The Four Stages of the Catholic Ecumenical Movement

About fifteen years ago I wrote an article entitled History of Catholic Ecumenism, which was really a history of Catholic Ecumenism from Pope Leo XIII (late 19th century) until Vatican II. Though most Catholics assume that ecumenism in the Church didn’t start until after the Council, my article showed that there were in fact ecumenical efforts being undertaken before Vatican II, albeit in a somewhat minor fashion.

After Vatican II, of course, we saw an explosion of ecumenical work within the Catholic Church. At every level — from the Pope to the lowliest layman — efforts were made to bridge the gap between Catholics and our “separated brethren.” Much of this work was forgettable and had little impact, but some ecumenical endeavors have borne much fruit.
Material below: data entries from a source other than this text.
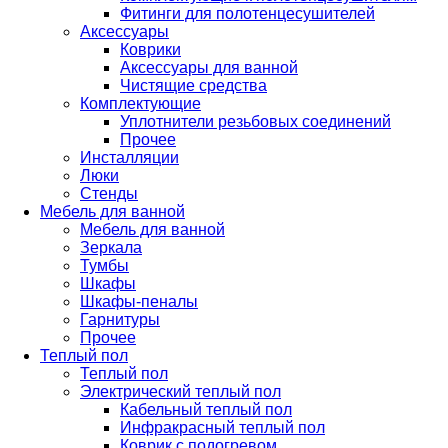
Фитинги для полотенцесушителей
Аксессуары
Коврики
Аксессуары для ванной
Чистящие средства
Комплектующие
Уплотнители резьбовых соединений
Прочее
Инсталляции
Люки
Стенды
Мебель для ванной
Мебель для ванной
Зеркала
Тумбы
Шкафы
Шкафы-пеналы
Гарнитуры
Прочее
Теплый пол
Теплый пол
Электрический теплый пол
Кабельный теплый пол
Инфракрасный теплый пол
Коврик с подогревом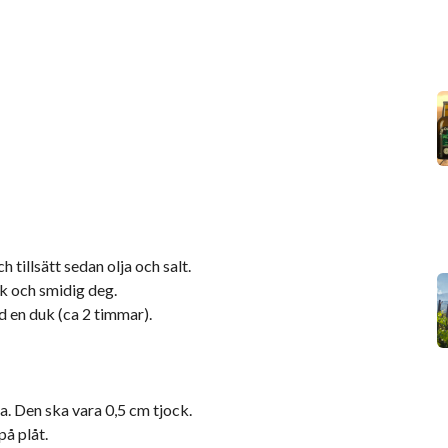
 tillsätt sedan olja och salt.
nk och smidig deg.
d en duk (ca 2 timmar).
ta. Den ska vara 0,5 cm tjock.
på plåt.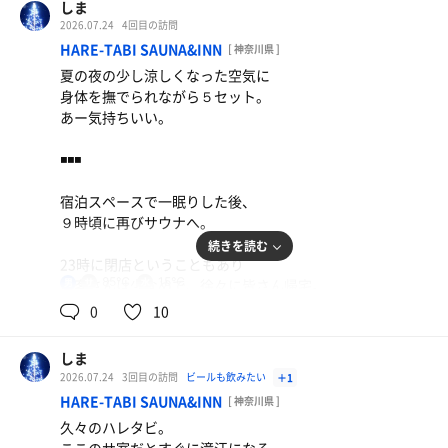
しま
自分のペースでセルフロウリュ、
2026.07.24
4回目の訪問
水風呂、インフィニティチェアを独り占め。
HARE-TABI SAUNA&INN
[ 神奈川県 ]
夏の夜の少し涼しくなった空気に
あっという間の2時間を過ごせた。
身体を撫でられながら５セット。
あー気持ちいい。
空いているのは大歓迎だが、
経営的に大丈夫か少し心配してしまう。
◾️◾️◾️
水
宿泊スペースで一眠りした後、
９時頃に再びサウナへ。
続きを読む
23時に閉店ということもあり
85℃
15℃
お客さんは少なめで、徐々に皆さん帰宅。
男
最後は自分一人になってしまった。
0
10
気兼ねなくセルフロウリュができるので、
しま
グリーンカレー
大量の滝汗をかいて、インフィニティチェアで
2026.07.24
3回目の訪問
ビールも飲みたい
＋1
扇風機にあたればすぐ昇天。
旨し
HARE-TABI SAUNA&INN
[ 神奈川県 ]
久々のハレタビ。
気がついたのだが、インフィニティの前にある
Coca-Cola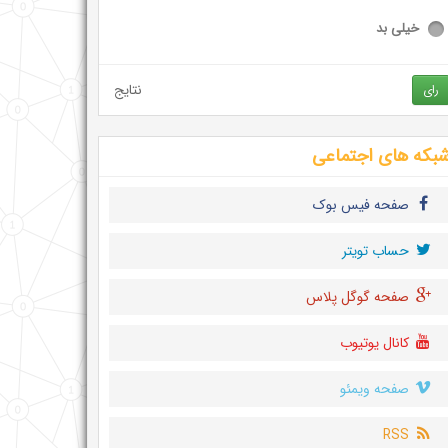
خیلی بد
نتایج
رای
بکه های اجتماعی
صفحه فیس بوک
حساب تويتر
صفحه گوگل پلاس
کانال یوتیوب
صفحه ویمئو
RSS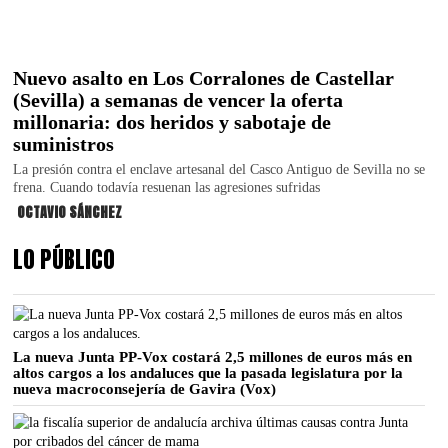
Nuevo asalto en Los Corralones de Castellar
(Sevilla) a semanas de vencer la oferta
millonaria: dos heridos y sabotaje de
suministros
La presión contra el enclave artesanal del Casco Antiguo de Sevilla no se
frena. Cuando todavía resuenan las agresiones sufridas
OCTAVIO SÁNCHEZ
LO PÚBLICO
La nueva Junta PP-Vox costará 2,5 millones de euros más en
altos cargos a los andaluces que la pasada legislatura por la
nueva macroconsejería de Gavira (Vox)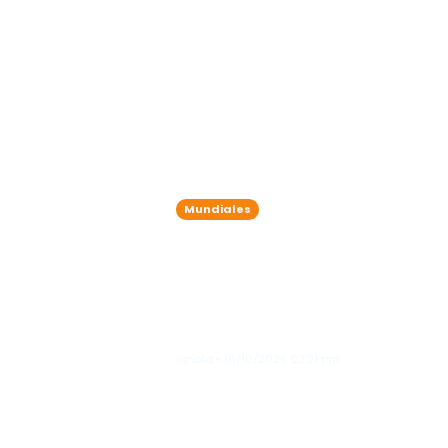
Mundiales
Israel advierte:
combates si Ha
restos de los r
lanota • 16/10/2025 02:21 pm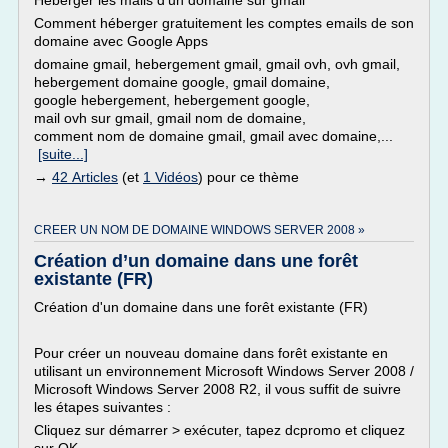
Héberger les mails d'un domaine sur gmail
Comment héberger gratuitement les comptes emails de son
domaine avec Google Apps
domaine gmail, hebergement gmail, gmail ovh, ovh gmail,
hebergement domaine google, gmail domaine,
google hebergement, hebergement google,
mail ovh sur gmail, gmail nom de domaine,
comment nom de domaine gmail, gmail avec domaine,...
[suite...]
→
42 Articles
(et
1 Vidéos
) pour ce thème
CREER UN NOM DE DOMAINE WINDOWS SERVER 2008 »
Création d’un domaine dans une forêt
existante (FR)
Création d'un domaine dans une forêt existante (FR)
Pour créer un nouveau domaine dans forêt existante en
utilisant un environnement Microsoft Windows Server 2008 /
Microsoft Windows Server 2008 R2, il vous suffit de suivre
les étapes suivantes :
Cliquez sur démarrer > exécuter, tapez dcpromo et cliquez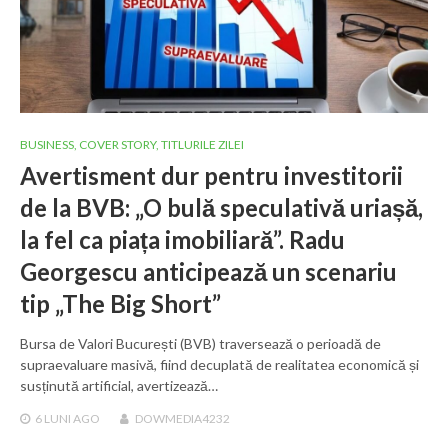
BUSINESS
,
COVER STORY
,
TITLURILE ZILEI
Avertisment dur pentru investitorii
de la BVB: „O bulă speculativă uriașă,
la fel ca piața imobiliară”. Radu
Georgescu anticipează un scenariu
tip „The Big Short”
Bursa de Valori București (BVB) traversează o perioadă de
supraevaluare masivă, fiind decuplată de realitatea economică și
susținută artificial, avertizează…
6 LUNI
AGO
DOWMEDIA4232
I’m thinking especially of the pro-life movement, which, though not born of a desire for ecumenism, nevertheless has advanced the cause of Christian unity greatly over the years.

Over the past few years, however, there has been a shift in ecumenical work. Instead of simply discussing what unites us, many Catholics and non-Catholics are getting down to more concrete work. We can see this in the ongoing talks between the Catholic and Orthodox Churches, as well as the recent move by Pope Benedict to smooth the entrance of Anglicans into the Catholic fold.

As an overview of the history of Catholic ecumenism, I have identified four stages in the Church’s ecumenical work, which can be likened to learning to drive a car (stick with me, the analogy works, I think).

Stage 1: No privileges

Before a child reaches the proper age, he is not allowed to drive a car. What parents would allow their 10-year-old behind the wheel? This is appropriate, since the child does not have either the physical or mental preparation needed to properly handle the car.

After the Reformation, this was the status of Catholic ecumenism. The Church was engaged in a battle for its very soul, and was not prepared to engage in ecumenical dialogue (nor were most non-Catholics interested in the discussion either). Thus, up until the late 19th century, Church leaders wisely banned Catholics from engaging in ecumenical work.

Stage 2: Learner’s permit

At some point a child is ready to learn to drive. But a wise parent doesn’t just throw him behind the wheel and say, “let ‘er rip!” First a potential driver is given a permit which gives him the right to drive, but with severe limitations, and usually only with the presence of an experienced driver in the car.

After Leo XIII, we can see that the Church entered the “learner’s permit” era of ecumenical relations. In this stage, some ecumenical dialogue was permitted, but under very strict conditions. In these first instances of contact between Catholics and non-Catholics, Catholic leaders were prudently assessing the situation and determining what exactly ecumenism would entail. But no one was ready yet to dive into full dialogue.

Stage 3: Getting the license

Eventually a child receives his license and he is now allowed to drive. What do most kids do in response? They drive just to drive. They don’t care where they are going. They don’t have a destination. They just want to drive. And this is not all bad: one only gets better at driving by actually driving. This is how one learns — from both his positive experiences and his mistakes. But obviously someone should not stay in this stage forever.

Vatican II was like the granting of a driver’s license to the Church for ecumenism. Now almost all conditions were lifted, and everyone started engaging in ecumenism for ecumenism’s sake. There often seemed to be little direction in the dialogue, but everyone enjoyed the ride. Like the new driver, this was useful in many ways: we could truly talk to one another and learn where we were united, and where we were divided. But one cannot stay in this era forever. You won’t get anywhere.

Stage 4: Directed towards a destination

After the enthusiasm for being behind the wheel wears off, the driver begins to see the importance of the destination over just driving. The typical person sees driving as the means to an end: to get to a specific location.

Pope Benedict, I believe, has instituted this phase in Catholic Ecumenism with his recent outreach to the Anglicans. No longer are we just to engage in ecumenism for ecumenism’s sake, but instead we are to engage in it with an eye to our destination: full communion as one Church. How exactly we get there is anyone’s guess (and only the Holy Spirit really knows), but it is impossible to get anywhere if you don’t know where you are going. Pope Benedict has advanced the ecumenical movement significantly by giving a clear indication of what the Catholic Church perceives is the eventual goal of ecumenism.

Let us pray for all involved in ecumenical efforts that one day soon we might arrive at our proper destination, in which all followers of Christ are in communion with one another in one visible Church.